Colorado is entitled to 51 percent of Colorado River basin water above Lees Ferry, Arizona. Once it is diverted to the Front Range, it is lost to the Colorado River system, eventually draining east toward the Mississippi River.
At the Water Resources Review Committee’s meeting in Durango at the end of August, attendees were told that one result of the siphoning off of Western Slope water to the Front Range may mean other river basin systems in the state, including those in Southwest Colorado, may have to make up the difference to fulfill those contract requirements.
To make a dent in unsustainable water demand in Fort Collins, Denver and Colorado Springs, they should become more like Las Vegas, local water officials say.
The city’s successful lawn-conservation program has vastly reduced water consumption and includes strict drought-resistant landscaping regulations for future development.

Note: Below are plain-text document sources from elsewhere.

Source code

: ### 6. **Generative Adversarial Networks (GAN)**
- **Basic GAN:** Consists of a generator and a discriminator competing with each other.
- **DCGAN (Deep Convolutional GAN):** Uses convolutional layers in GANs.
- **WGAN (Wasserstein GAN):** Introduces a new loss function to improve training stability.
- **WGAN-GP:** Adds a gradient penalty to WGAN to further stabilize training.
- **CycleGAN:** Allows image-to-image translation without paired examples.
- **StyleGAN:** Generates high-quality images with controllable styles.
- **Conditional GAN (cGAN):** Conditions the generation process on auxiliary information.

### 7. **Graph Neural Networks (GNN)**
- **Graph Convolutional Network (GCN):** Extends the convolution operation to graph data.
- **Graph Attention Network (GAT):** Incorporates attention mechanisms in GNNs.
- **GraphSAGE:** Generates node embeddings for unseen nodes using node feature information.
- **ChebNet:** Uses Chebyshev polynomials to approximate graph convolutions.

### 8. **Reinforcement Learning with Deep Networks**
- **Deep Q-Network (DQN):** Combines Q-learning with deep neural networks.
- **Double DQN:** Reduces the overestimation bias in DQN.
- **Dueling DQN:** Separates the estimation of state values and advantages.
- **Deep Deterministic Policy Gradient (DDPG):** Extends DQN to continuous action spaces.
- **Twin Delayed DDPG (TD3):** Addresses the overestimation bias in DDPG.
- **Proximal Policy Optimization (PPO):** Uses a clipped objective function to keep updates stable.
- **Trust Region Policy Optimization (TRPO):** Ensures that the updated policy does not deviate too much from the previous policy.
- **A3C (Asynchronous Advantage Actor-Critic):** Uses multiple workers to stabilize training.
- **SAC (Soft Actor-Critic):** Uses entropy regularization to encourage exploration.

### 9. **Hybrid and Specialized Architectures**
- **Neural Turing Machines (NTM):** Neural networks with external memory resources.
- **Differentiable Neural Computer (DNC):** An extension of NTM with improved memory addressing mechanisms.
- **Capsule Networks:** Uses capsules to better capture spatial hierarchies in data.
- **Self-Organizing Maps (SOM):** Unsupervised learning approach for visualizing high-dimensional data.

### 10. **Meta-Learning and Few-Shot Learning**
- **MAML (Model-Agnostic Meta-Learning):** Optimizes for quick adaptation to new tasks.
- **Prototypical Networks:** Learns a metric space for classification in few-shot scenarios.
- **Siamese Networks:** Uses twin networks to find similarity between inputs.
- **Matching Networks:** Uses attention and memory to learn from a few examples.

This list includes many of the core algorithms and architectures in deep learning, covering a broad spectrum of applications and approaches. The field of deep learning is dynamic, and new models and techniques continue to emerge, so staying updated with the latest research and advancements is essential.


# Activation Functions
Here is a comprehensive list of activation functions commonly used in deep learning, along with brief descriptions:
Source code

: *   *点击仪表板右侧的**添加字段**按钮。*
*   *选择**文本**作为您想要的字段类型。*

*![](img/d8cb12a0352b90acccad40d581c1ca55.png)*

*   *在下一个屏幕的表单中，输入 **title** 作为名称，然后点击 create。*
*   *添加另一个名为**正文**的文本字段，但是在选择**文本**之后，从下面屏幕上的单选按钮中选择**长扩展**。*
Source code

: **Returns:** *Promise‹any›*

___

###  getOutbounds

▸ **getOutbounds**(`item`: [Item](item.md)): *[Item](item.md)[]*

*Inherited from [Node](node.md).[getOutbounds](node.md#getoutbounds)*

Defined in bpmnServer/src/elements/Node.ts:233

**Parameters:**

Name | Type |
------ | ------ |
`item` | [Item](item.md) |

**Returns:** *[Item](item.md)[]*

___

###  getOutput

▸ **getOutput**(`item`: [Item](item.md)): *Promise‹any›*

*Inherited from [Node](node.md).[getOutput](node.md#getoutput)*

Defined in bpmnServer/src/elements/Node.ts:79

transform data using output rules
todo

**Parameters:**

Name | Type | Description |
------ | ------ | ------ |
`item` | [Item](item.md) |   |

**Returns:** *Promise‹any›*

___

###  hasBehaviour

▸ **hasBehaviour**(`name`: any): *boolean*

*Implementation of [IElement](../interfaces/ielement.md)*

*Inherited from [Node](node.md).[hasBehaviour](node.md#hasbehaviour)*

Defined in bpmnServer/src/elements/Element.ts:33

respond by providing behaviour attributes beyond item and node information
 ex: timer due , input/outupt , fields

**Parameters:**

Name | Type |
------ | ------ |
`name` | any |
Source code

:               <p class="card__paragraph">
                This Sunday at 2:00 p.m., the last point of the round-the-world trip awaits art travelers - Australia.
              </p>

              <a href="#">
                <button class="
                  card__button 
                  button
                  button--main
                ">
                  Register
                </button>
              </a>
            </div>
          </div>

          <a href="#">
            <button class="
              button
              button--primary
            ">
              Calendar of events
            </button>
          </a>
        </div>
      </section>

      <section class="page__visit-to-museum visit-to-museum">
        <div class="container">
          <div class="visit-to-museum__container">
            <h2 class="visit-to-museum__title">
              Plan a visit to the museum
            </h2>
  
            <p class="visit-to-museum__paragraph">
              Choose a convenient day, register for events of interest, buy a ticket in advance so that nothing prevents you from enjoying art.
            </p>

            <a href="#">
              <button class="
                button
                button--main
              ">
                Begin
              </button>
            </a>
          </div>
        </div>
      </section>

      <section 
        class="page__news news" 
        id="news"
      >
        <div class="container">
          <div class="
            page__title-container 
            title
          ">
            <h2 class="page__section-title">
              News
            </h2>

Roberts is concerned that there will be a lot of talk about conservation without any concrete plans or goals to achieve it.
“I was flirting with a bill to require a policy that on all state lands, we would stick to the 60 percent indoors, 40 percent outdoors ratio, but the timeline’s too tight to draft a good bill. I’ve been in conversation with Denver Water to perhaps do a pilot project on the Capitol grounds, and their representative has told me they’re open to continuing this conversation in depth,” she said.
What’s really required, Roberts said, is a new way of thinking on everyone’s part.
“I’m thinking about the medians at our new intersection (U.S. Highways 550 and 160),” she said. “The Colorado Department of Transportation is talking about landscaping and a sprinkler system there. Some consciousness raising needs to occur.”
Tree-ring data shows the Colorado River at Lees Ferry suffered a 60-year drought between 1200 and 1300, causing mass migrations. Water officials report this region has suffered a 15-year dry period, a troubling trend that needs attention.
“Front Range water district plans all include transmountain diversion as the solution,” Preston said. “We’re saying it won’t be considered until you get more aggressive about domestic conservation by limiting outdoor watering.”
More education is needed about the importance of responsible water management, said Bruce Whitehead of the Southwestern Water Conservation District.
“Many people don’t have a clue about the state water plan or the issues we’re facing,” he said. “We have a lot of work to do in our basin to educate the constituency.”
Herald Staff Writer Ann Butler contributed to this report.